Несколько минут стояла полная тишина. Все живущие поблизости спрятались ещё в начале стрельбы и теперь не проявляли желания покидать свои укрытия.

Через несколько минут все же появился одинокий полицейский. Он по рации вызвал подмогу, и вскоре приехали полицейские машины, завыли сирены, вспыхнули огни. Удая перенесли в одну из машин и отправили в госпиталь Ибн Синна. Несмотря на мои протесты, меня тоже через несколько минут отправили туда же.

Саддам прибыл в госпиталь через десять минут после сообщения. Он нервно шагал по коридору перед операционной, где врачи пытались спасти жизнь его сына. По моим подсчетам, в него всадили пуль двадцать, не меньше. Саддам вызвал Али Мохаммеда, отвечавшего за охрану Удая, и дал ему ясно понять, что его собственная жизнь тоже висит на волоске.

- Если мой сын умрет, - кричал Саддам на перепуганного офицера охраны, - умрешь в ту же минуту и ты!

Медицинский персонал был слишком занят, и им было не до моего нервного шока, поэтому я вскоре был отпущен домой. Я был уверен, что Удай не выживет, но когда Хашим зашел ко мне домой вечером, я узнал, что состояние его критическое, но он упорно борется со смертью. В течение нескольких дней из больницы просачивались противоречивые вести о его состоянии. Наконец было сказано, что он пришел в себя и уже может нормально разговаривать и принимать посетителей. Кажется, он унаследовал и это везение от своего отца.

Далее в рассказах о нем появлялось все больше деталей. В бюллетене о его здоровье сообщалось, что он навсегда останется инвалидом. Слишком много пулевых ранений. У него раздроблена коленная чашечка на левой ноге. Две пули Латифа застряли в позвоночнике, и он парализован до пояса, так что есть сомнения, сможет ли он ходить. Врачи спорили относительно того, насколько серьезно поврежден позвоночник, и опасались оперировать. При тех возможностях, какими они располагали, было больше шансов на то, что операция скорее усугубит положение, а неудача грозила врачам гневом и немилостью Саддама. Никто не мог гарантировать успех.

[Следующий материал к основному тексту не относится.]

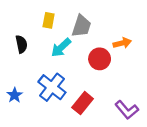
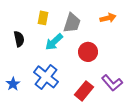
orange arrow: (122, 43) -> (108, 18), moved
red rectangle: (83, 103) -> (84, 91), moved
purple L-shape: (127, 110) -> (112, 83), moved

Латиф был очень близок к тому, чтобы покончить с Удаем, ближе чем кто-либо другой из ранее покушавшихся на него. Но и он потерпел неудачу. Теперь Удай будет охраняться и днем и ночью. Едва ли такой шанс появится ещё раз в ближайшее время, а, возможно, такого шанса уже не будет никогда.

За те недели, что минули после покушения, меня часто вызывали на допросы к офицерам госбезопасности, но на в этих допросах никогда не назывались имена Латифа или Надима. У допрашивающих не было оснований подозревать меня в связи с такими личностями. В начале года, спустя месяц после покушения, Саддам поговорил со мной лично в Черном кабинете. Лицо у него было осунувшееся и усталое. Хотя Удай доставлял своему отцу массу неприятностей, Саддам пережил настоящую трагедию, когда его старший сын оказался на волосок от смерти. Когда Саддам сел, Хашим поднялся, чтобы оставить нас наедине, но Саддам остановил его.